At first I was tempted to disregard the topic in its entirety. Some rebel Jennifer Tilly stalker trying to stir up trouble or such. But in my never ending quest for knowledge (and potential application to the Jenna Coleman game) I started digging into this.


To begin with. Search engines - As soon as you type in "Fidget Spinners Are S-" autocomplete immediately recommends satanic. Perhaps there is more to this. Get the kids while they are young and impressionable.


I now have some videos to choose from. Here's one less than 3 minutes. Good. I don't want Satan to catch me checking up on him. And, I also did a calculation ahead of time and was really just confirming my suspicions. FIDGET = 111 in Reverse Ordinal. Well there's your problem.


Mathematically everything that equals 111 in ordinal = 666 in Sumerian/English (depending on which version of the devil you are invoking). When you get 111 in Reverse Ordinal you end up with 306 in Sumerian/English. But whatever. Perhaps it's reverse Sumerian/English worshipping the antiantichrist, the lived, Natas, or my personal favorite, Reficul because it sounds like one of those drugs that has more side effects than benefits.
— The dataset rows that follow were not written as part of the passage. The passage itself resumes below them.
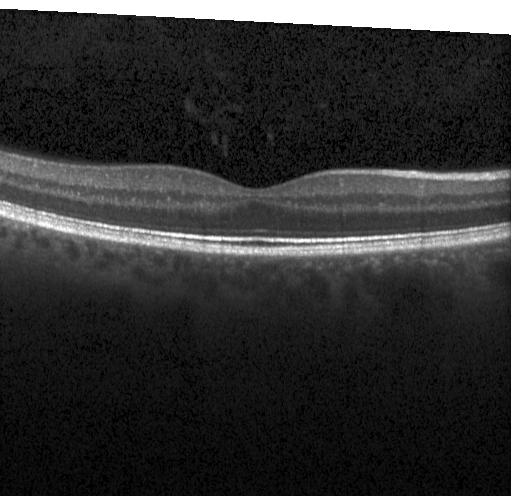 Retinal OCT cross-section · macular scan · acquired on a Heidelberg Spectralis · spectral-domain OCT
Finding: neither choroidal neovascularization, diabetic macular edema, nor drusen.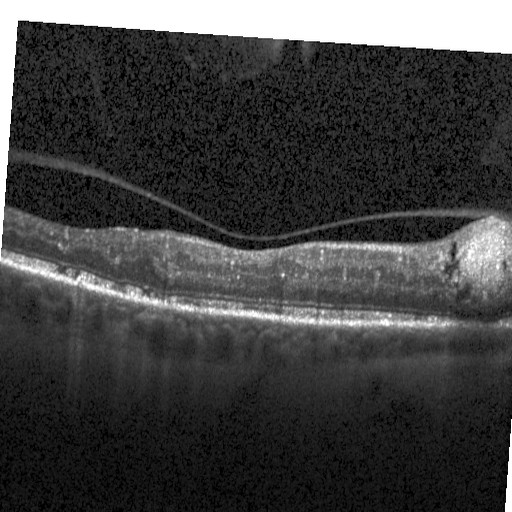

OCT line scan, fovea-centered, Heidelberg Spectralis OCT system, SD-OCT.
Impression: diabetic macular edema (DME).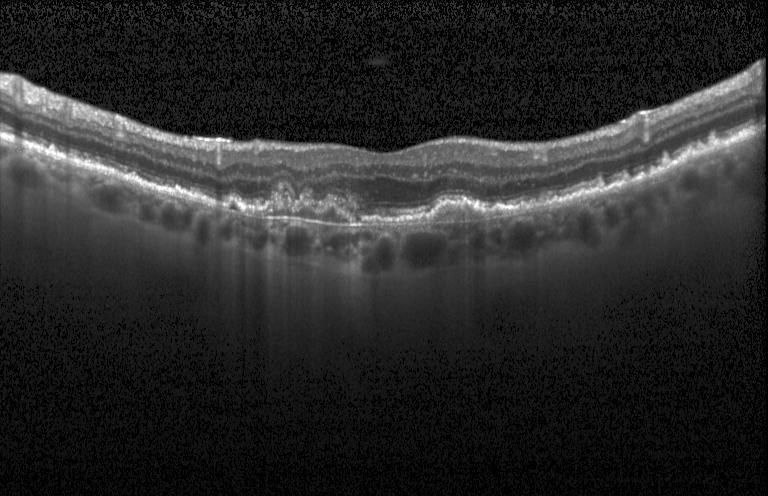

Retinal OCT cross-section, through the macula, instrument: Heidelberg Spectralis.
OCT finding: a choroidal neovascular membrane.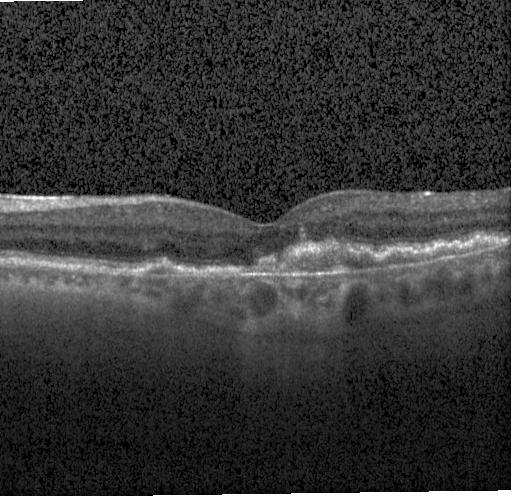
SD-OCT. OCT line scan. Heidelberg Spectralis. Horizontal scan through the fovea — Finding: choroidal neovascularization.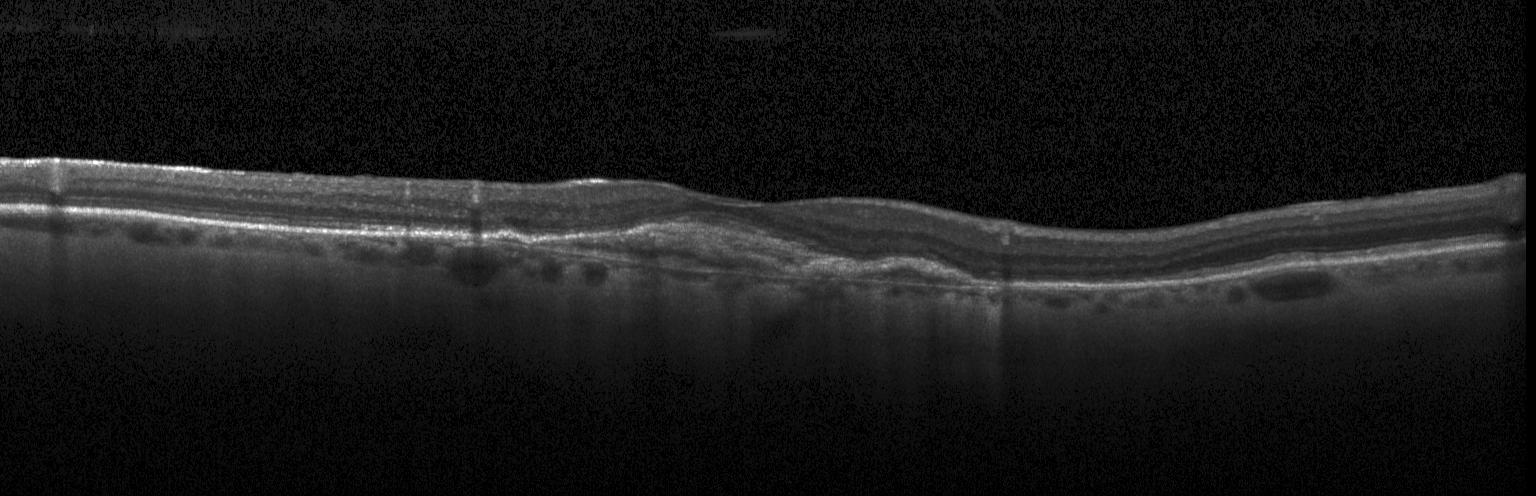
OCT line scan.
Macular OCT: CNV.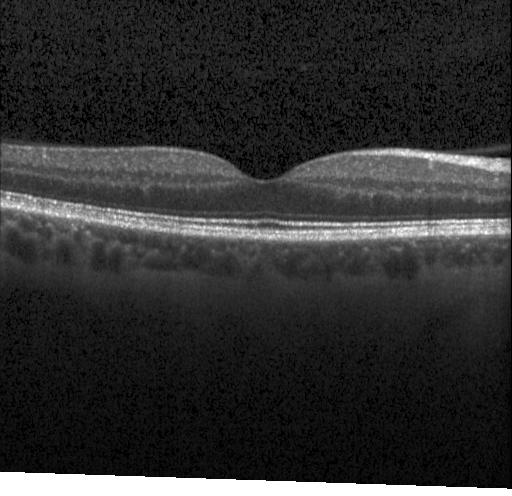 Diagnosis: no choroidal neovascularization, diabetic macular edema, or drusen.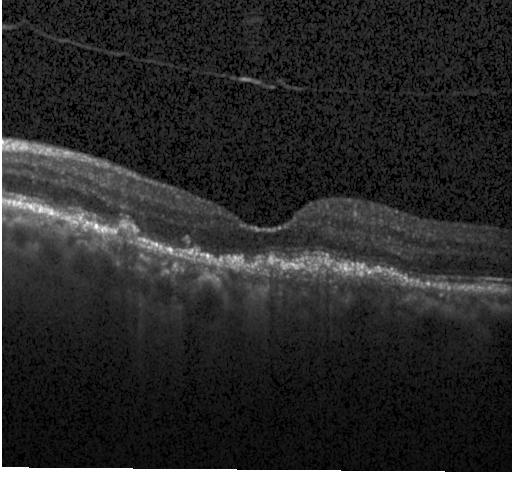

OCT finding: CNV.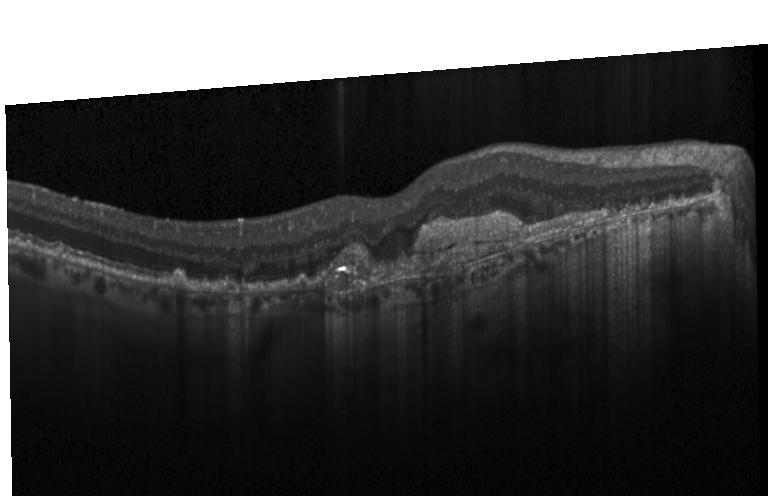 Retinal OCT B-scan. Finding: a choroidal neovascular membrane.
Isn't the problem just the name? Sure they throw some design symbolism in the mix and show fancier ones that look like a ninja throwing star with tattoos. But it's the name FIDGET without SPINNERS that's the lead in to 111. What if they named them "Busy Spinners?" Or Annoying As Fuck Spinners? Or Tilly Spinners? Would Satan care anymore? Would Jennifer miss out on her Chucky movie role which certainly had Satanic overtones to the plot? How deeply does the Dark Lord care about this?


It doesn't seem to be the toy itself. When I was young we had "clackers". Two glass balls attached together with string. They also looked like a ninja weapon and made Jennifer Tilly's voice seem downright soothing in comparison. If they were called "fidget balls" the Dark One would be pleased and we'd have no need for the spinners. When I got older there was a Nerf boomerang that was roughly the same shape. Did Satan appreciate the symbolism but since Jennifer had no movie career he didn't instruct his minions to call them Nerf Fidgets?


And don't forget, if Reverse Ordinal hadn't been discovered recently we might not even know about this. Children would be tucked in bed, sleeping with their precious clacking, spinning or foaming toy from hell while it whispers quietly in their ear - "Worship Me. Kill your parents. The NBA is rigged. Lust for Jennifer Tilly. Ask for a pony for your birthday." Or whatever a dark one whispers to children.


Six months ago I would have thought that Satanic Toys (other than in Full Moon Entertainment movies) would be the nuttiest concept I'd ever hear in the gematriverse. Now I'm not so sure. But I do have some parental advice. Not in regards to the toys. Pray your children are at best mediocre in every aspect. Because GIFTED is an anagram for FIDGET.